(SELECTED EXCERPT)
|---|

Macau likely to end sub-concessions system for casino operators

A public consultation on gaming law opened today.
A public consultation on gaming law opened today.

Under the revision of the city’s gaming law, Macau wants to end the current sub-concession system and increase oversight of gaming concessionaires and junket operations.

Macau.- According to local media reports, authorities in Macau want to end the current sub-concession system that led to the creation of three additional Macau casino licences. The government also wants to increase the oversight of gaming concessionaires and junket operations, but it will maintain at least six gaming concessions.

the news comes as Macau’s Gaming Inspection and Coordination Bureau beings a public consultation on the revision of the city’s gaming law, which will run until October 29.

Lei Wai Nong, Macau’s Secretary for Economy and Finance, said: “We don’t want to encourage any more sub-concession arrangements, because we want to ensure stability in our gaming concession system…they… should not expand endlessly.”

He also revealed the government might invite the public to give its view on the maximum number of gaming concessions that ought to be permitted in the city.

Authorities have also proposed electing “delegates” to Macau’s gaming concessions, so it can have a “greater checking” limit on the activity of the gaming firms. A delegate system is already used to monitor other forms of public concession.

|---|

(GIVEN INFORMATION)
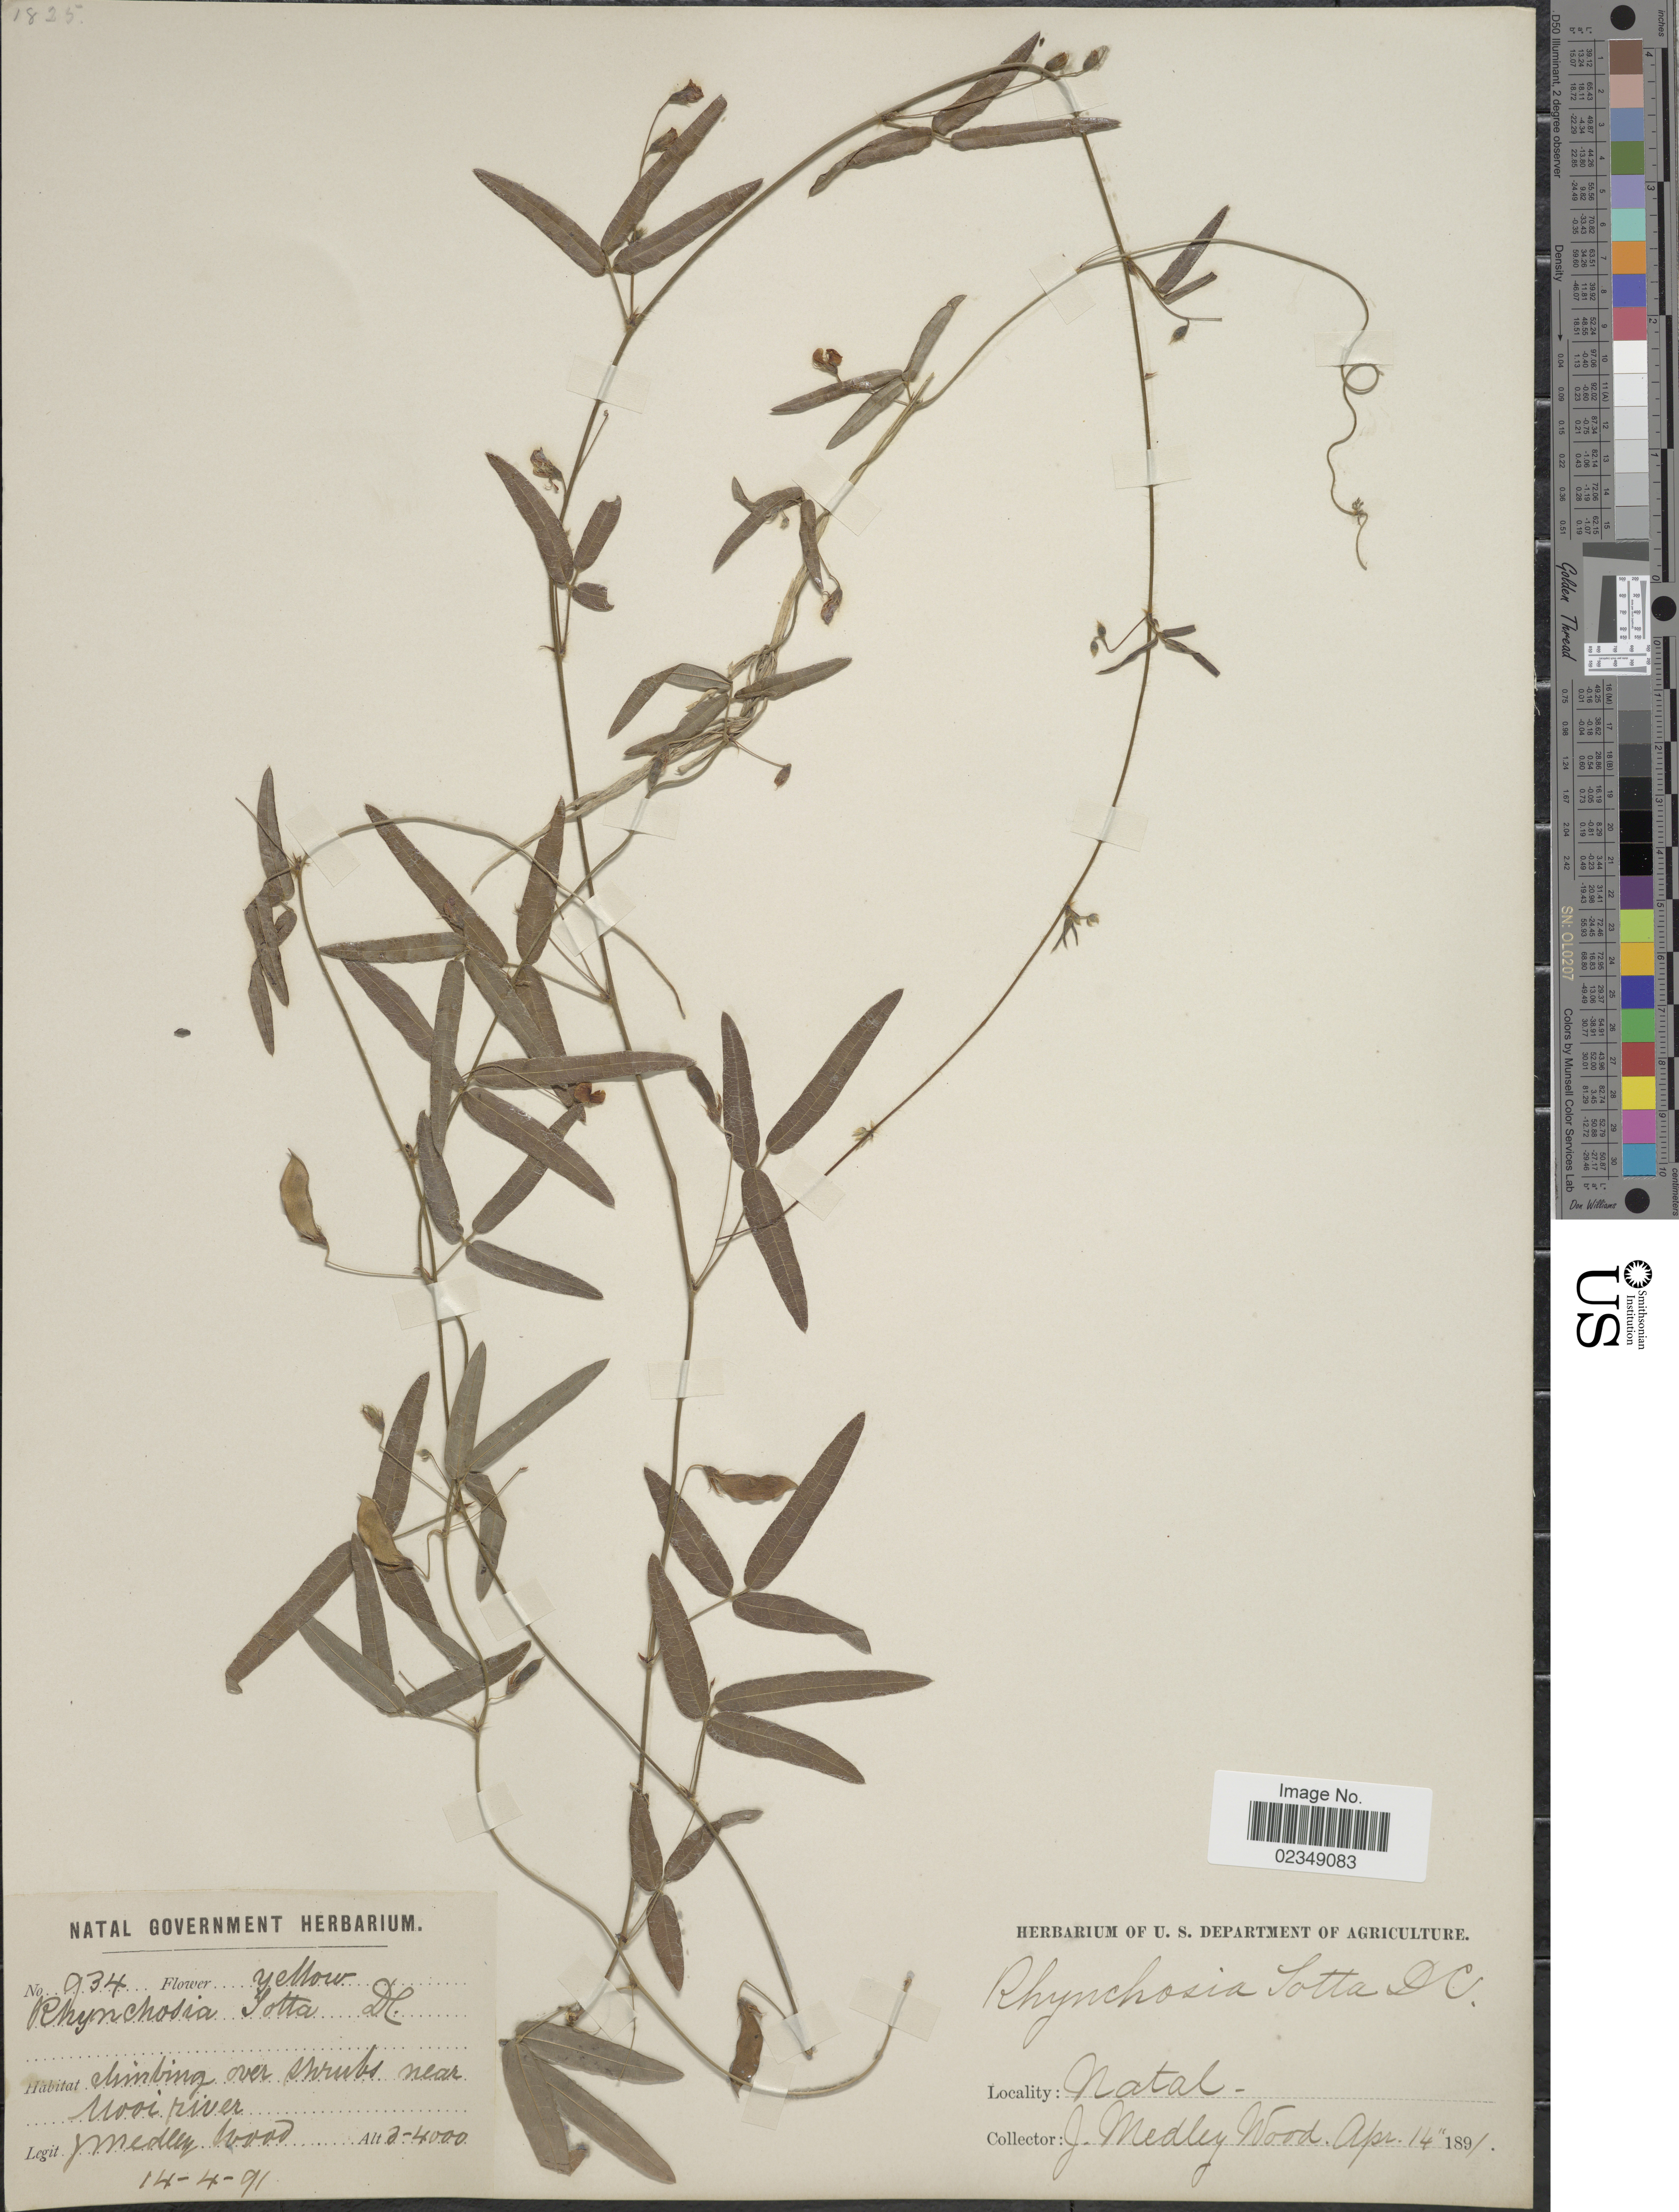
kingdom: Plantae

|---|

(TASKS AND EXERCISES)
a - Swap "junket operations" for "VIP promoter operations" while writing out the part of the Macau gaming law article starting with "Under the revision" and going on through "six gaming concessions.".
b - Answer these from the Macau gaming law article:
(i) Until what date will the public consultation run?
(ii) What post does Lei Wai Nong hold?
(iii) How many gaming concessions will the government maintain at a minimum?
c - Go on with the Macau gaming law article from the point where it stops.
The data can be left aside.

(OUTPUTS BY TASK)
a -
Under the revision of the city’s gaming law, Macau wants to end the current sub-concession system and increase oversight of gaming concessionaires and VIP promoter operations.

Macau.- According to local media reports, authorities in Macau want to end the current sub-concession system that led to the creation of three additional Macau casino licences. The government also wants to increase the oversight of gaming concessionaires and VIP promoter operations, but it will maintain at least six gaming concessions.

b -
(i) October 29
(ii) Macau's Secretary for Economy and Finance
(iii) At least six

c -
Government delegates would be sent to gaming concessionaries to enable the direct monitoring of daily operations. Authorities have also suggested that administrators should meet certain requirements and get government endorsement before distributing profits, regardless of whether it be in cash or shares.

Lei Wai Nong said: “We want to reinforce the monitoring on the gaming companies. 

“I want to stress that our regulations need to be updated to ensure that the development of the gaming industry will be sustainable, and healthy.”

Macau’s current casino licences are due to expire in June 2022. However, the city’s gaming laws state that licences can be extended for up to five years from the original 20-year term.

Sandford C. Bernstein said: “It is not yet announced how many concessions will be granted but to us, it is clear there will be at least six and the chances of additional concessions are low as the government repeated the mantra of sustainable development.”

Diversification of Macau’s economy

Analysts suggest that the upcoming retendering of Macau’s casino licences is an opportunity to implement changes to the licence criteria.

A research paper from Pedro Cortes, managing partner at law firm Rato, Ling, Lei & Cortes, and Antonio Lobo Viela, an advisor on gaming-related matters, proposes requirements for operators to help the diversification of Macau’s economy.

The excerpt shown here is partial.